John and Dominique Kelly are the only optometrists living and working on Norfolk Island, the external territory located off the east coast of Australia. A suite of changes expected to be made to the island’s tax system next year will put their business in jeopardy.

In March, the Australian Government announced that it would dissolve Norfolk Island’s Parliament and replace it with a local council. From July 2016, for the first time residents will pay income and business tax to the mainland government.

The measures have been adopted as a way to repair Norfolk Island’s economic position and allow residents to access Australian social security, Medicare and the Pharmaceutical Benefits Scheme.

The changes are also pushing some small business owners there to consider ceasing operation.

John and Dominique Kelly moved to Norfolk Island 11 years ago, lured by an attractive business model.

The population of Norfolk Island was too small to support an optometrist, but with tax-free personal and business concessions, and a boom in the number of retired tourists visiting the island, they bought from a retiring optometrist a practice that appeared to have a bright future.

Mr Kelly said that when they arrived, about half of their business came from tourists getting eye examinations there.

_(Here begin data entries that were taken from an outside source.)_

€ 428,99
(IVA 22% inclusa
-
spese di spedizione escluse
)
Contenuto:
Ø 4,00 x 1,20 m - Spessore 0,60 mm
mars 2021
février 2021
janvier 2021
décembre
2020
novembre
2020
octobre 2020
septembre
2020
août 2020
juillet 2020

After the global financial crisis, the number of tourists declined and revenue suffered a 40 per cent downturn.

The proposed changes to the tax system, combined with the loss in tourist revenue will mean that the Kellys will have to consider returning to the mainland.

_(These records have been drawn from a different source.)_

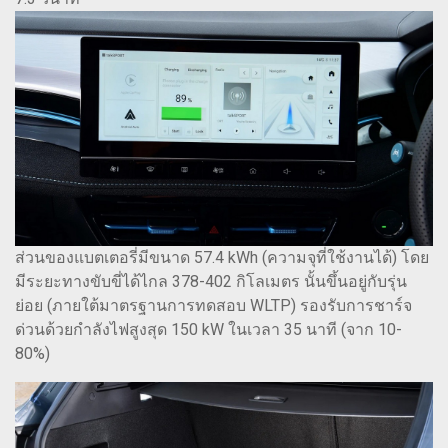
ส่วนของแบตเตอรี่มีขนาด 57.4 kWh (ความจุที่ใช้งานได้) โดย
มีระยะทางขับขี่ได้ไกล 378-402 กิโลเมตร นั้นขึ้นอยู่กับรุ่น
ย่อย (ภายใต้มาตรฐานการทดสอบ WLTP) รองรับการชาร์จ
ด่วนด้วยกำลังไฟสูงสุด 150 kW ในเวลา 35 นาที (จาก 10-
80%)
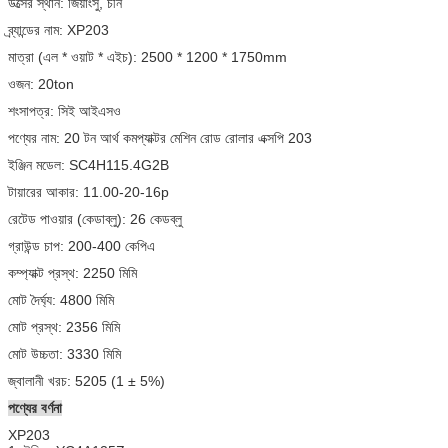
উত্সের স্থান: জিয়াংসু, চীন
ব্র্যান্ডের নাম: XP203
মাত্রা (এল * ওয়াট * এইচ): 2500 * 1200 * 1750mm
ওজন: 20ton
শংসাপত্র: সিই আইএসও
পণ্যের নাম: 20 টন আর্থ কমপ্যাক্টর মেশিন রোড রোলার এক্সপি 203
ইঞ্জিন মডেল: SC4H115.4G2B
টায়ারের আকার: 11.00-20-16p
রেটেড পাওয়ার (কেডাব্লু): 26 কেডব্লু
গ্রাউন্ড চাপ: 200-400 কেপিএ
কম্প্যাক্ট প্রস্থ: 2250 মিমি
মোট দৈর্ঘ্য: 4800 মিমি
মোট প্রস্থ: 2356 মিমি
মোট উচ্চতা: 3330 মিমি
জ্বালানী খরচ: 5205 (1 ± 5%)
পণ্যের বর্ণনা
XP203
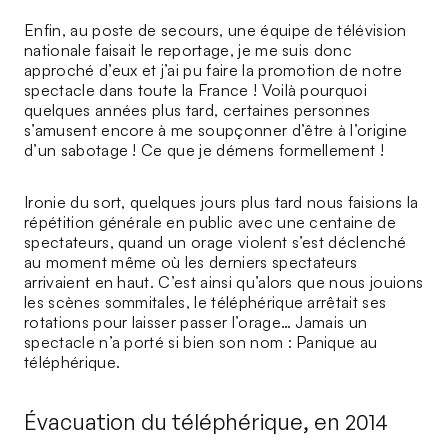
Enfin, au poste de secours, une équipe de télévision
nationale faisait le reportage, je me suis donc
approché d’eux et j’ai pu faire la promotion de notre
spectacle dans toute la France ! Voilà pourquoi
quelques années plus tard, certaines personnes
s’amusent encore à me soupçonner d’être à l’origine
d’un sabotage ! Ce que je démens formellement !
Ironie du sort, quelques jours plus tard nous faisions la
répétition générale en public avec une centaine de
spectateurs, quand un orage violent s’est déclenché
au moment même où les derniers spectateurs
arrivaient en haut. C’est ainsi qu’alors que nous jouions
les scènes sommitales, le téléphérique arrêtait ses
rotations pour laisser passer l’orage… Jamais un
spectacle n’a porté si bien son nom : Panique au
téléphérique.
Évacuation du téléphérique, en 2014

Norfolk Island has fewer than 1,500 residents.

‘We’ll probably have to close down, to be honest. The model of the practice is based on paying no income tax and no company tax. There have been studies in Australia that show optometrists require about 7,000 people in a community to support a single optometrist,’ Mr Kelly said.

‘It’s very sad for us to think about leaving but unfortunately its more than just the straw that broke the camel’s back, it’s the log that broke the camel’s back,’ he said.

Rewards, challenges

The adventure of working on an island paradise has brought more than just the obvious rewards for the Kellys and their nine children.

As soon as he arrived on Norfolk Island, Mr Kelly met professional clinical challenges that he had not encountered while working in Brisbane.

‘When I got here I realised I was really unprepared to deal with practice in a very remote location,’ he said.

In the first two weeks, he had to decide whether to order medical air transport for patients who had retinal detachments. Ordering a Medevac cost the cash-strapped Norfolk Island government upwards of $30,000 for each trip.

‘The doctor said to me, “What are we doing? Are we getting a Medevac in? You’re deciding.’ That’s a lot of money. In the city, you’re just sending them to an ophthalmologist,’ Mr Kelly said.

Like many optometrists who practise in small communities, Mr Kelly also has a personal relationship with patients who are his friends and neighbours.

‘It forced me to become significantly better. I’m thankful that I came over here because I’m 10 times the optometrist I was before I came,’ he said.

Norfolk Island has a particular need for an optometrist. The unique ancestry of the island’s residents has resulted in an unusually high number of patients with glaucoma.

Many residents are descended from the mutineers of HMS Bounty. In 2007, Australian ophthalmologist Dr David Mackey travelled to Norfolk Island to study this cohort.

‘One of those mutineers had a very aggressive glaucoma gene, so the glaucoma rates here are double those of the mainland. Those people need someone here,’ Mr Kelly said.

Norfolk Island is the only place where the Kelly family wants to live, but if the changes to the tax system on the island are introduced, Mr Kelly would try to return there as often as possible.

‘I don’t really want to live in the city, this is paradise,’ he said.